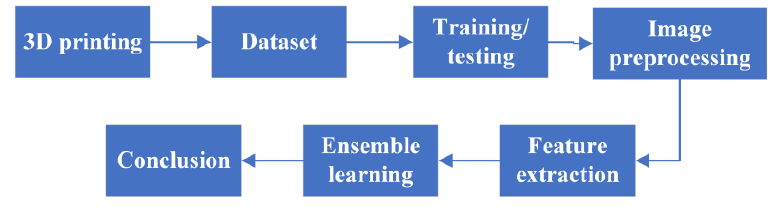
Figure 3. Experimental procedure.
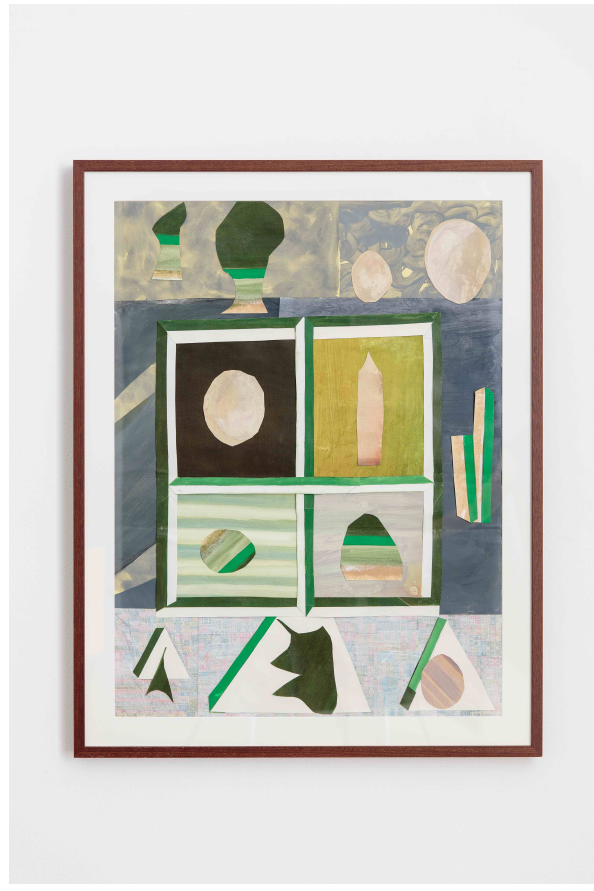
Figure 5: Kieran Drury, Take the first left hand , 2016, Acrylic and oil on paper, 90 x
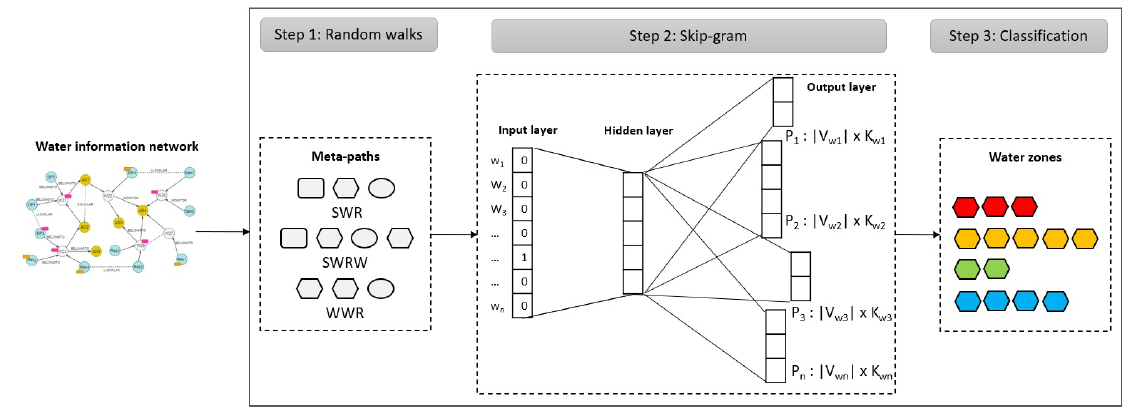
Figure 5. Incremental embedding of the water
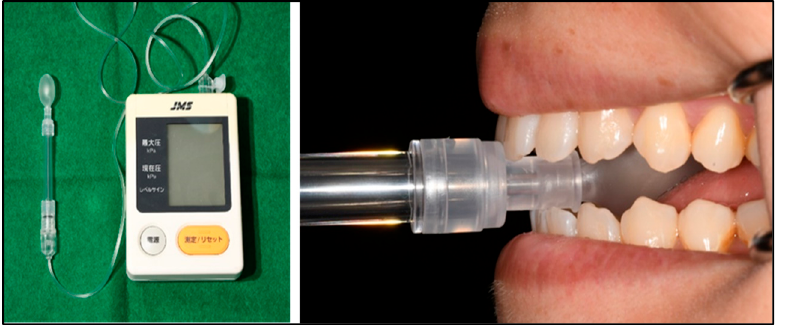
Figure 1. Measurement of Maximum Tongue Pressure (MTP). The device is composed of a measure- ment box, probe, and connecting tube. The balloon type probe was inflated with air at an initial pressure of 19.6 kPa by turning on the switch for pressurization. The diameter of the balloon was approximately 18 mm, and the volume was 3.7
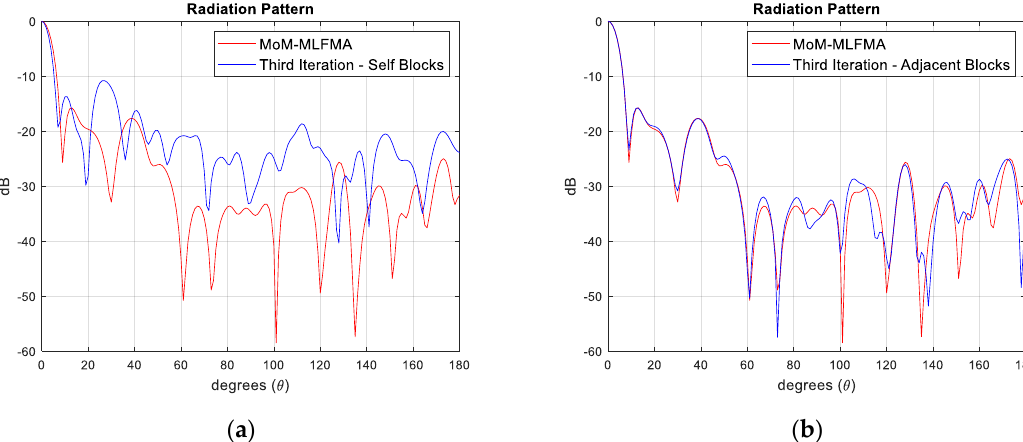
Figure 7. Radiation pattern results for the φ = 0 ° angular cut: ( a ) considering the proposed approach with only self-block coupling and three iterations; ( b ) considering the proposed approach with self and neighboring block coupling and three iterations.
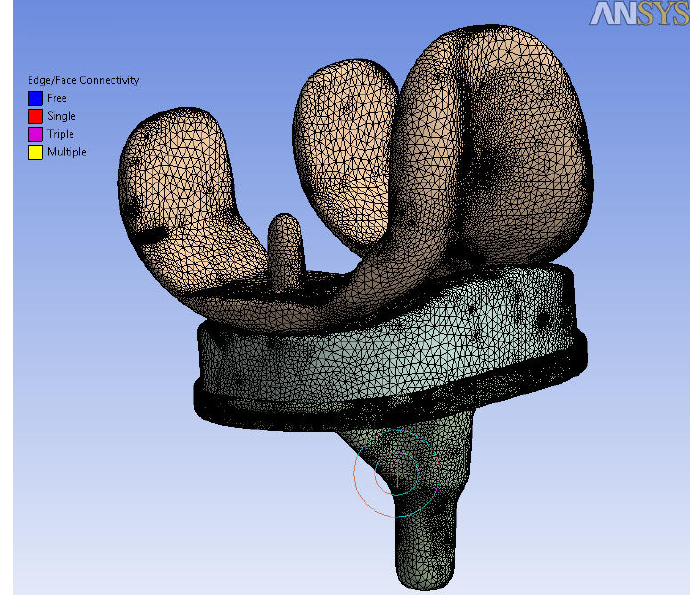
Figura 6: Mesh della protesi per la configurazione a 0°. Figure 6: Knee prosthesis mesh for the 0°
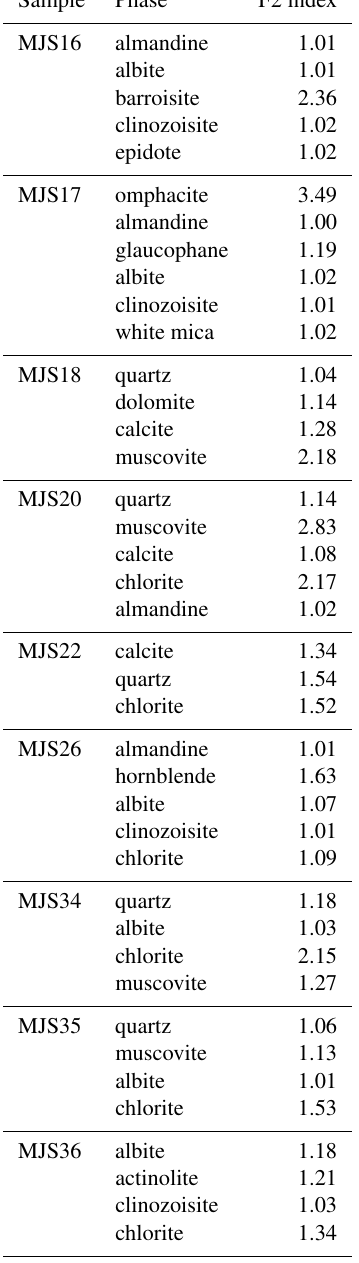
Table A1. F2 indices after Bunge (1982) for all mineral phases of the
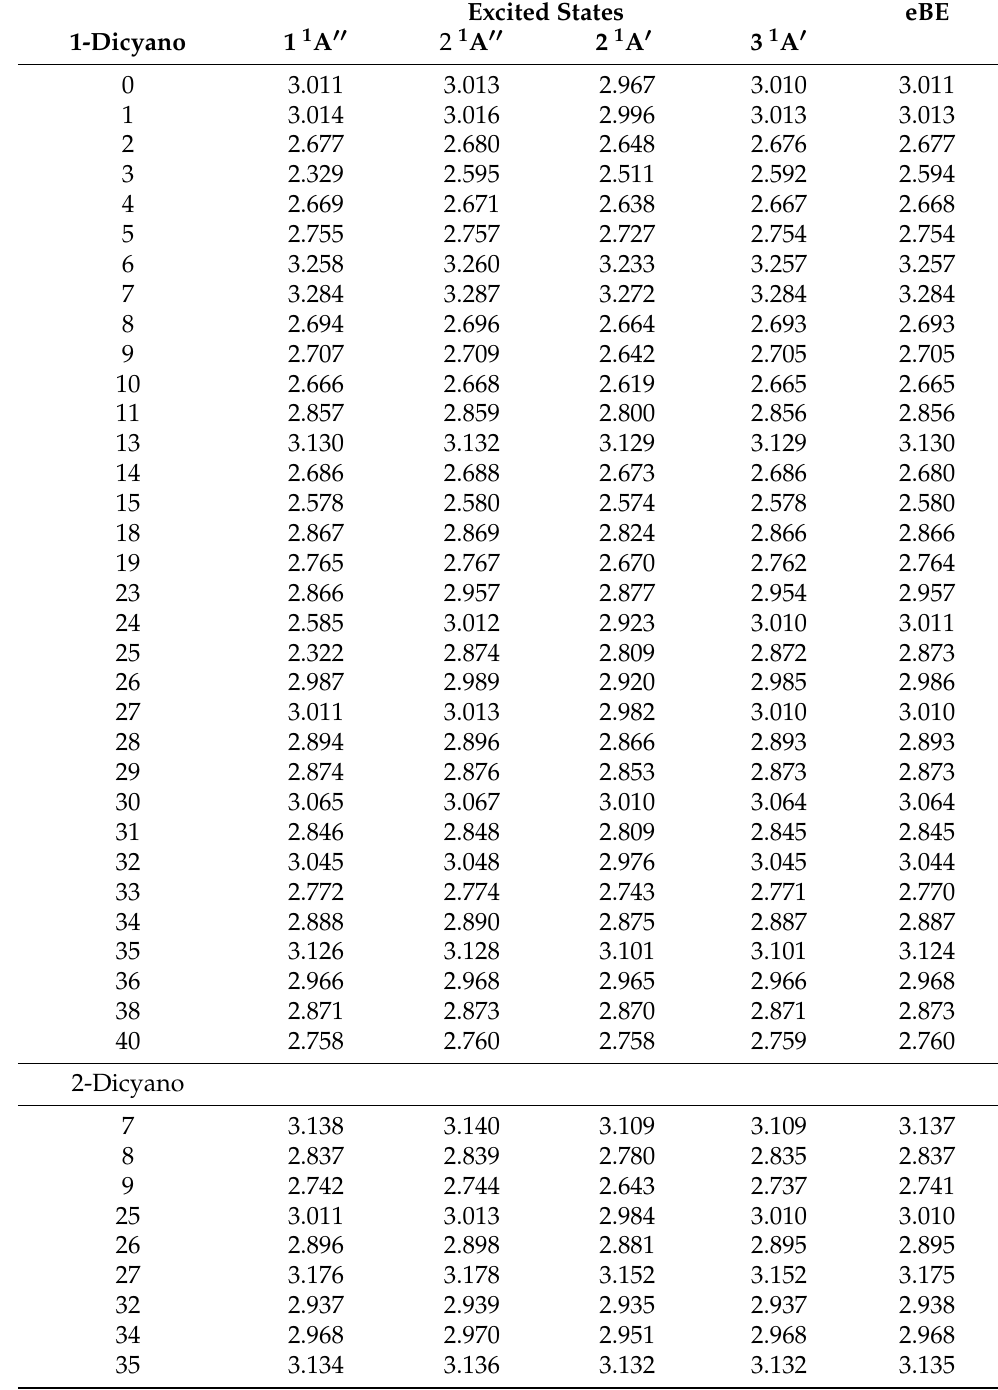
Table 4. EOM-CCSD/apvdz+8s6p3d electronically excited states and electron binding energies (all in eV) of the dicyanonaphthalene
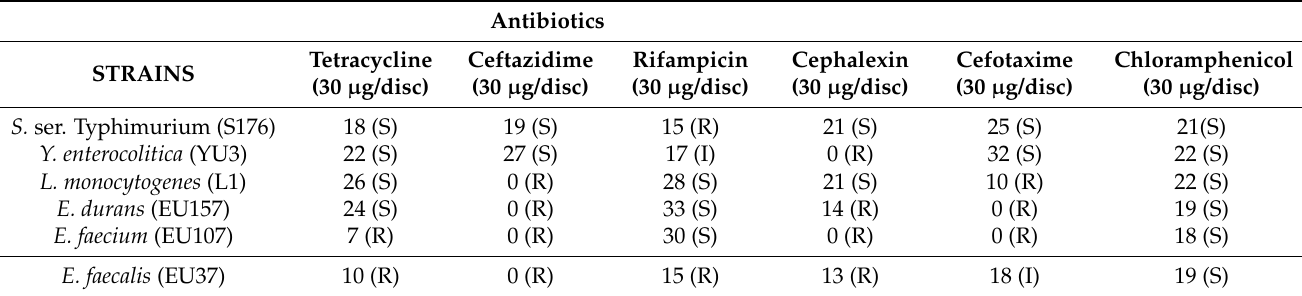
Table 2. The inhibition zones expressed in millimeters resulted from the application of different antibiotics against the selected bacterial strains (S: susceptible; R: resistant; I: intermediate).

┄┄┄┄┄┄┄┄┄┄

**WORK TASK:** Make an exact copy of only those lines that run from the line with "Figure 1. Measurement" through the end of the records, excluding pictures.

**EXERCISE ANSWER:**
Figure 1. Measurement of Maximum Tongue Pressure (MTP). The device is composed of a measure- ment box, probe, and connecting tube. The balloon type probe was inflated with air at an initial pressure of 19.6 kPa by turning on the switch for pressurization. The diameter of the balloon was approximately 18 mm, and the volume was 3.7
Figure 7. Radiation pattern results for the φ = 0 ° angular cut: ( a ) considering the proposed approach with only self-block coupling and three iterations; ( b ) considering the proposed approach with self and neighboring block coupling and three iterations.
Figura 6: Mesh della protesi per la configurazione a 0°. Figure 6: Knee prosthesis mesh for the 0°
Table A1. F2 indices after Bunge (1982) for all mineral phases of the
Table 4. EOM-CCSD/apvdz+8s6p3d electronically excited states and electron binding energies (all in eV) of the dicyanonaphthalene
Table 2. The inhibition zones expressed in millimeters resulted from the application of different antibiotics against the selected bacterial strains (S: susceptible; R: resistant; I: intermediate).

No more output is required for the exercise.